(Saved data entries)
_____
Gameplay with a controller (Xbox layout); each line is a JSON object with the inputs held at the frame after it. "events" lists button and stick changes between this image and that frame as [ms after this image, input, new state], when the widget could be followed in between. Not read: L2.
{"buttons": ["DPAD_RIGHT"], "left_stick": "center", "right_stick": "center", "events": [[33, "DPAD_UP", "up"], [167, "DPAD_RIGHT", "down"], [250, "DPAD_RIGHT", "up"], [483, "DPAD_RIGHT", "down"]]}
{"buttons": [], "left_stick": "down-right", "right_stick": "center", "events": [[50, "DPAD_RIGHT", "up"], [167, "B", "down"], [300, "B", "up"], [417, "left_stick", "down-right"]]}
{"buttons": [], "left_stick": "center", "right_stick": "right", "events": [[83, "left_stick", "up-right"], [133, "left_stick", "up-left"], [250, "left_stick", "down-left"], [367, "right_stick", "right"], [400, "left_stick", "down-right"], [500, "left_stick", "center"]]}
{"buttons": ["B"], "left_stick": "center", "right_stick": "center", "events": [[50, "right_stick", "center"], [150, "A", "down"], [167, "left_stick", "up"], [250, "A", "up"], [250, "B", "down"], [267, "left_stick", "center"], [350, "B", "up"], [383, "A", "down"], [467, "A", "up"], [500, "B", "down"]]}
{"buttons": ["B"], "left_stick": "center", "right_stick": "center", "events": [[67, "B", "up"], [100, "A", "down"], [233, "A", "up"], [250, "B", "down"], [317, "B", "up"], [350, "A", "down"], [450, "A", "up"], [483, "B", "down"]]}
_____
The whole block of data above should be printed again verbatim.

Gameplay with a controller (Xbox layout); each line is a JSON object with the inputs held at the frame after it. "events" lists button and stick changes between this image and that frame as [ms after this image, input, new state], when the widget could be followed in between. Not read: L2.
{"buttons": ["DPAD_RIGHT"], "left_stick": "center", "right_stick": "center", "events": [[33, "DPAD_UP", "up"], [167, "DPAD_RIGHT", "down"], [250, "DPAD_RIGHT", "up"], [483, "DPAD_RIGHT", "down"]]}
{"buttons": [], "left_stick": "down-right", "right_stick": "center", "events": [[50, "DPAD_RIGHT", "up"], [167, "B", "down"], [300, "B", "up"], [417, "left_stick", "down-right"]]}
{"buttons": [], "left_stick": "center", "right_stick": "right", "events": [[83, "left_stick", "up-right"], [133, "left_stick", "up-left"], [250, "left_stick", "down-left"], [367, "right_stick", "right"], [400, "left_stick", "down-right"], [500, "left_stick", "center"]]}
{"buttons": ["B"], "left_stick": "center", "right_stick": "center", "events": [[50, "right_stick", "center"], [150, "A", "down"], [167, "left_stick", "up"], [250, "A", "up"], [250, "B", "down"], [267, "left_stick", "center"], [350, "B", "up"], [383, "A", "down"], [467, "A", "up"], [500, "B", "down"]]}
{"buttons": ["B"], "left_stick": "center", "right_stick": "center", "events": [[67, "B", "up"], [100, "A", "down"], [233, "A", "up"], [250, "B", "down"], [317, "B", "up"], [350, "A", "down"], [450, "A", "up"], [483, "B", "down"]]}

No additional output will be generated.